Mowgli posa ses mains sur Baloo et sur Bagheera pour les entraîner au loin, et les deux grosses bêtes tressaillirent comme si on les eût réveillées au milieu d’un rêve.

— Laisse ta main sur mon épaule, murmura Bagheera. Laisse-la, ou je vais être obligée de retourner… de retourner vers Kaa. Aah !

— Mais ce n’est rien que le vieux Kaa en train de faire des ronds dans la poussière, dit Mowgli, allons-nous-en !

Et tous trois se glissèrent à travers une brèche des murs pour gagner la jungle.

— Whoof ! — dit Baloo quand il se retrouva dans la calme atmosphère des arbres. — Jamais plus je ne ferai un allié de Kaa.

Et il se secoua du haut en bas.

— Il en sait plus que nous, — dit Bagheera, en frissonnant. — Un peu plus, si j’étais restée, je marchais dans sa gueule.

— Plus d’un prendra cette route avant que la lune se lève de nouveau, dit Baloo. Il fera bonne chasse… à sa manière.
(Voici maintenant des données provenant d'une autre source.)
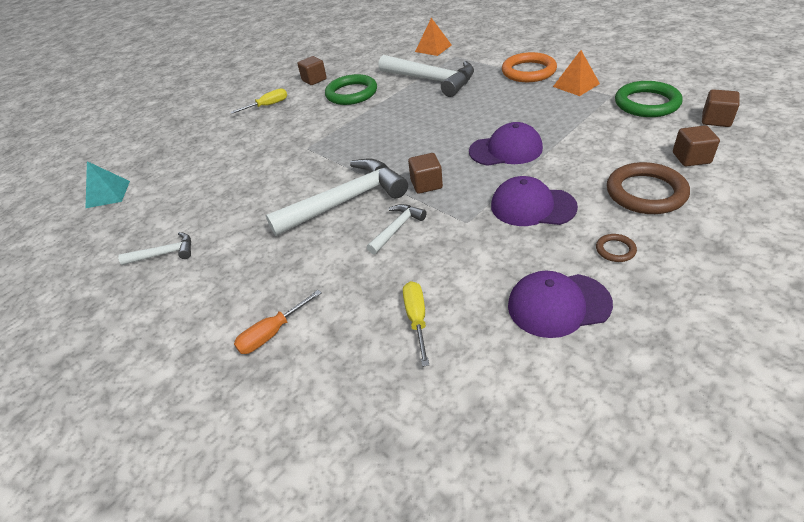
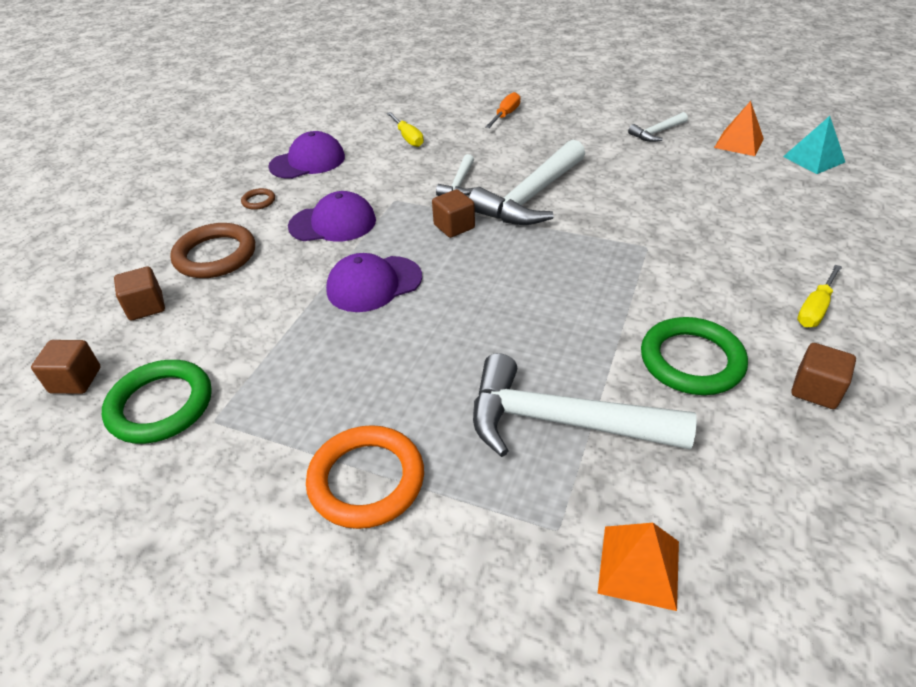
camera: 155 degrees right, 0 degrees up
orange pyramid [553,50,600,96] -> orange pyramid moved to [714,101,764,156]

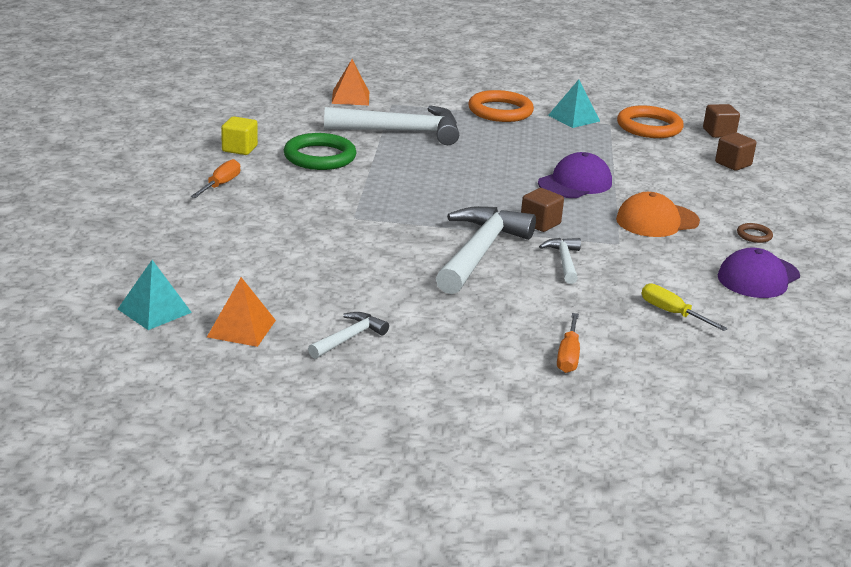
camera: 160 degrees right, 15 degrees down
green ring [102,360,212,444] -> orange ring [617,105,684,138]
brown ring [170,223,255,278] -> none
purple cap [288,191,376,242] -> orange cap [616,192,700,237]
brown cube [791,343,856,409] -> yellow cube [221,116,258,155]
yellow screwdriver [797,265,842,327] -> orange screwdriver [191,159,240,198]
none -> turquoise pyramid [548,80,600,128]

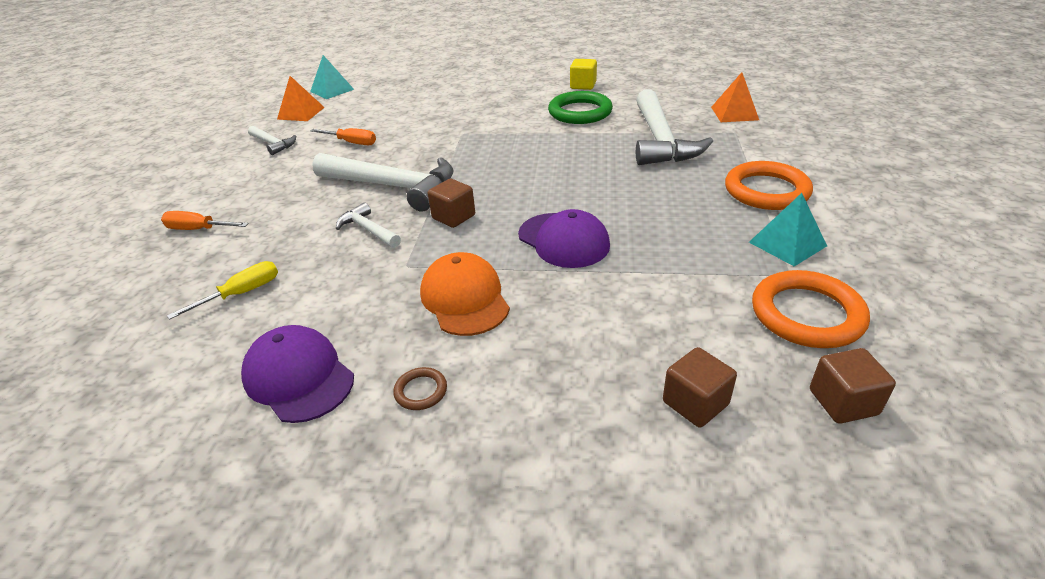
camera: 95 degrees right, 10 degrees up
orange screwdriver [191,159,240,198] -> orange screwdriver moved to [311,128,376,145]
white hammer [539,238,581,284] -> white hammer turned 135 degrees counterclockwise [336,202,401,248]

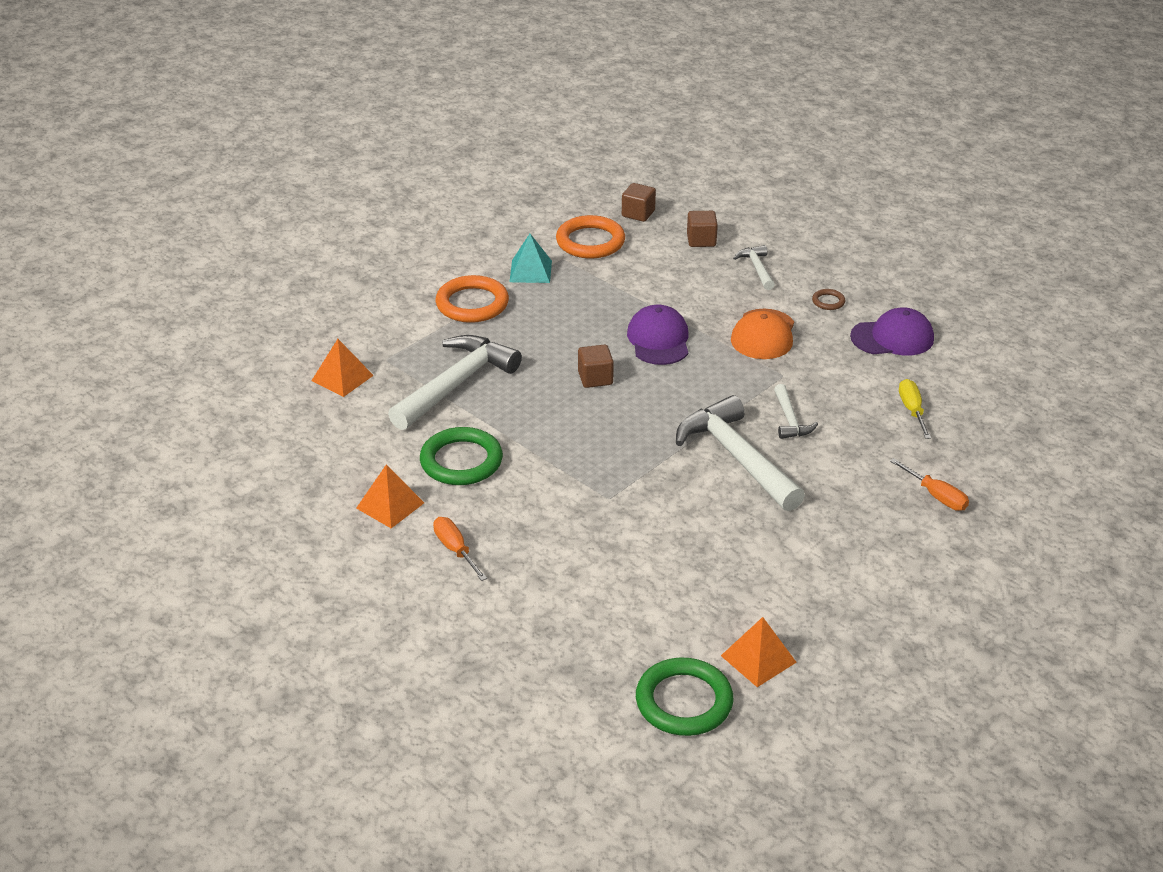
camera: 145 degrees left, 0 degrees up
yellow screwdriver [167,261,278,320] -> yellow screwdriver turned 90 degrees clockwise [899,379,931,439]
purple cap [241,325,354,423] -> purple cap turned 90 degrees counterclockwise [850,307,934,356]
white hammer [248,126,296,155] -> white hammer moved to [733,245,775,290]
turquoise pyramid [310,55,354,99] -> green ring [636,657,733,736]
orange screwdriver [311,128,376,145] -> orange screwdriver moved to [433,517,487,581]
brown cube [428,179,475,228] -> brown cube moved to [578,344,614,388]
yellow cube [570,59,597,90] -> orange pyramid [356,465,424,528]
— Mais qu’est-ce que tout cela signifiait ? — dit Mowgli, qui ne savait rien de la puissance de fascination du Python. — Je n’ai rien vu de plus qu’un gros serpent en train de faire des ronds ridicules, jusqu’à ce qu’il fit noir. Et son nez était tout abîmé. Oh ! oh !

— Mowgli, — dit Bagheera avec irritation, — son nez était abîmé à cause de toi, comme c’est à cause de toi que sont déchirés mes oreilles et mes flancs et mes pattes, ainsi que le mufle et les épaules de Baloo. Ni Baloo ni Bagheera ne seront en humeur de chasser avec plaisir pendant de longs jours.

— Ce n’est rien, dit Baloo, nous sommes rentrés en possession du petit d’homme.

— C’est vrai, mais il nous coûte cher ; il nous a coûté du temps qu’on aurait pu passer en chasses utiles, des blessures, du poil (je suis à moitié pelé tout le long du dos), et enfin de l’honneur. Je dis de l’honneur, car, rappelle-toi, Mowgli, que moi, la Panthère Noire, j’ai dû appeler à l’aide Kaa, et que tu nous as vus, Baloo et moi, demeurer stupides comme des oisillons devant la Danse de la Faim. Tout ceci, petit d’homme, vient de tes jeux avec les Bandar-log.

— C’est vrai, c’est vrai, dit Mowgli avec chagrin. Je suis un vilain petit d’homme, et je me sens le cœur très gros.

— Hum ! Que dit la Loi de la Jungle, Baloo ?

Baloo ne voulait pas accabler Mowgli, mais il ne pouvait prendre de tempéraments avec la Loi, aussi mâchonna-t-il :

— Chagrin n’est pas punition. Mais souviens-t’en, Bagheera, il est tout petit !

— Je m’en souviendrai ; mais il a mal fait, et les coups méritent maintenant des coups. Mowgli, as-tu quelque chose à dire ?

— Rien. J’ai eu tort, Baloo et toi vous êtes blessés. C’est juste.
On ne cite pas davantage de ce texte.